In realtà anche nel piano casa di Berlusconi è prevista la ricostruzione. Ma a modo suo. Già una cospicua parte del patrimonio edilizio di proprietà di enti e società pubbliche è stato messo in vendita dallo Stato per fare cassa. Inizialmente gli immobili dovevano essere destinati all’affitto, poi sono stati messi in vendita. L’eventuale acquirente-costrutture di un immobile cartolarizzato, potrà, se l’edificio è «vecchio» di almeno vent’anni, demolirlo e ricostruirlo «gonfiato» nel volume fino al 35%. Per capirsi, in una palazzina di 5 piani con 4-5 appartamenti a piano (4000 mc) ci potremo ritrovare 6 o 7 appartamenti con due o tre piani in più. Nessun controllo. Basterà che il costruttore chieda al proprio tecnico di certificare quello che vuol fare.
Qualcuno ha commentato: un lodo Alfano di cemento. In effetti il rischio c’è, perché chi può impedire di andare anche un po’ oltre quell’aumento del 20% di superficie che il piano prevede? Un piccolo abuso sarà sanabile con una semplice multa (siamo o non siamo il paese dei condoni?). Insomma, anziché fare proposte intelligenti per favorire il riuso degli edifici si vogliono costruire solo stanze, stanze su stanze, fra l’altro dicendo che è il popolo a volerle. In termini urbanistici, questo significa anche la fine degli standard, cioè di quegli indici che misurano la superficie di verde, di strade, di servizi, che devono essere destinati a tutti gli abitanti del quartiere, in rapporto al costruito.
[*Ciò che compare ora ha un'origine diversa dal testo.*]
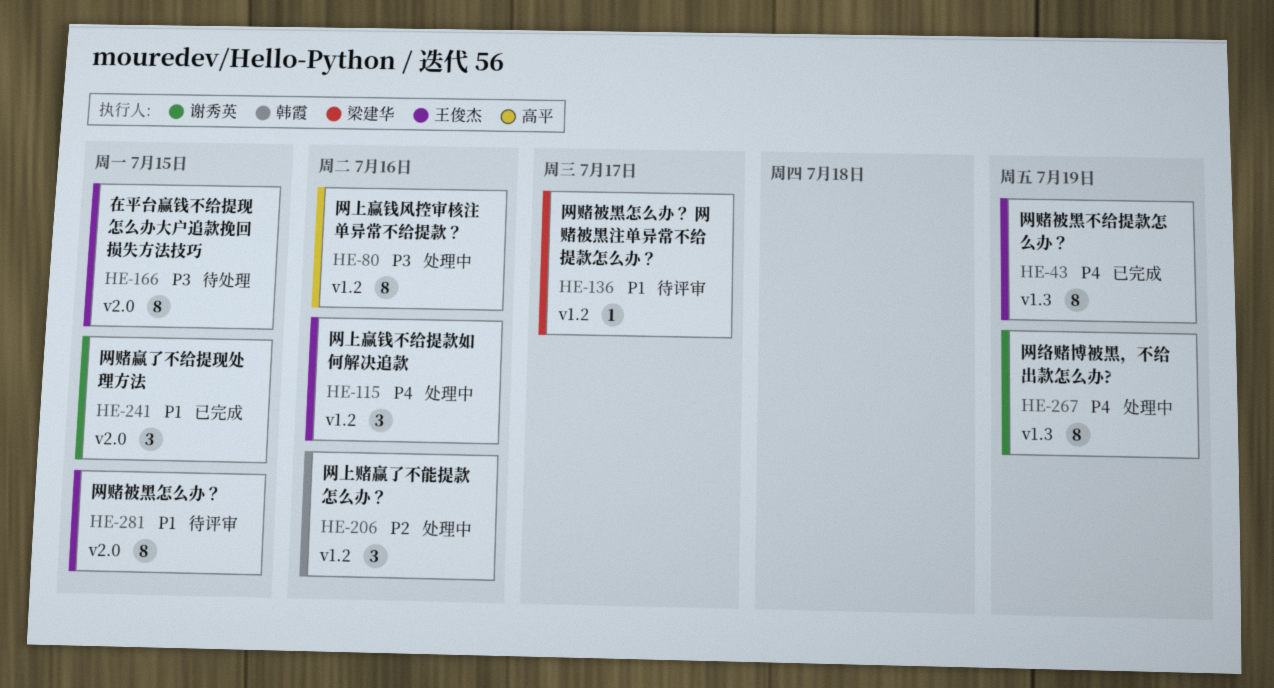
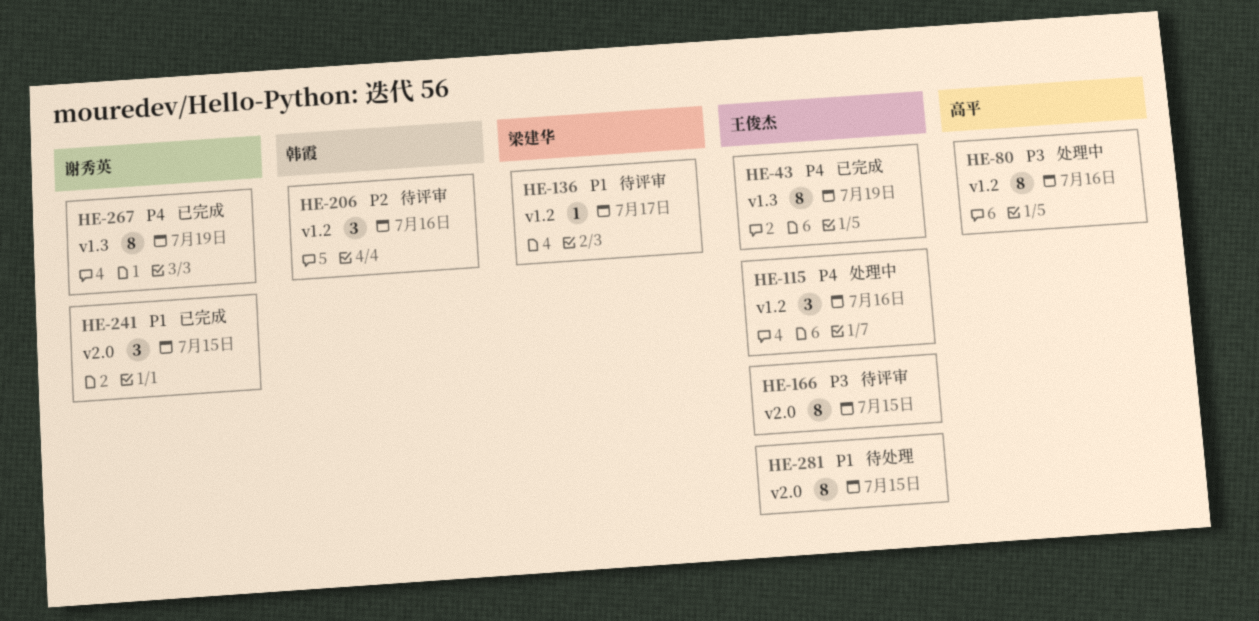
HE-166, status: 待处理 -> 待评审
HE-206, status: 处理中 -> 待评审
HE-267, status: 处理中 -> 已完成
HE-281, status: 待评审 -> 待处理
Berlusconi afferma che i due terzi degli italiani sono d’accordo con lui e forse è vero perché la casa individuale è rimasta l’emblema della libertà del cittadino. Sogno e bisogno. A questa innegabile verità bisognerebbe saper contrapporre il fondamento della civiltà urbanistica: cioè la separazione tra proprietà del suolo e sua destinazione d’uso. Il principio secondo il quale la proprietà di un terreno non autorizza il suo proprietario a usarlo come vuole, ma gli consente di partecipare, con la collettività, alla programmazione e all’uso del territorio di cui il suo pezzo fa parte. Senza questo punto decisivo e senza le regole che ne conseguono, non c’è urbanistica e non c’è architettura, perché non c’è cultura.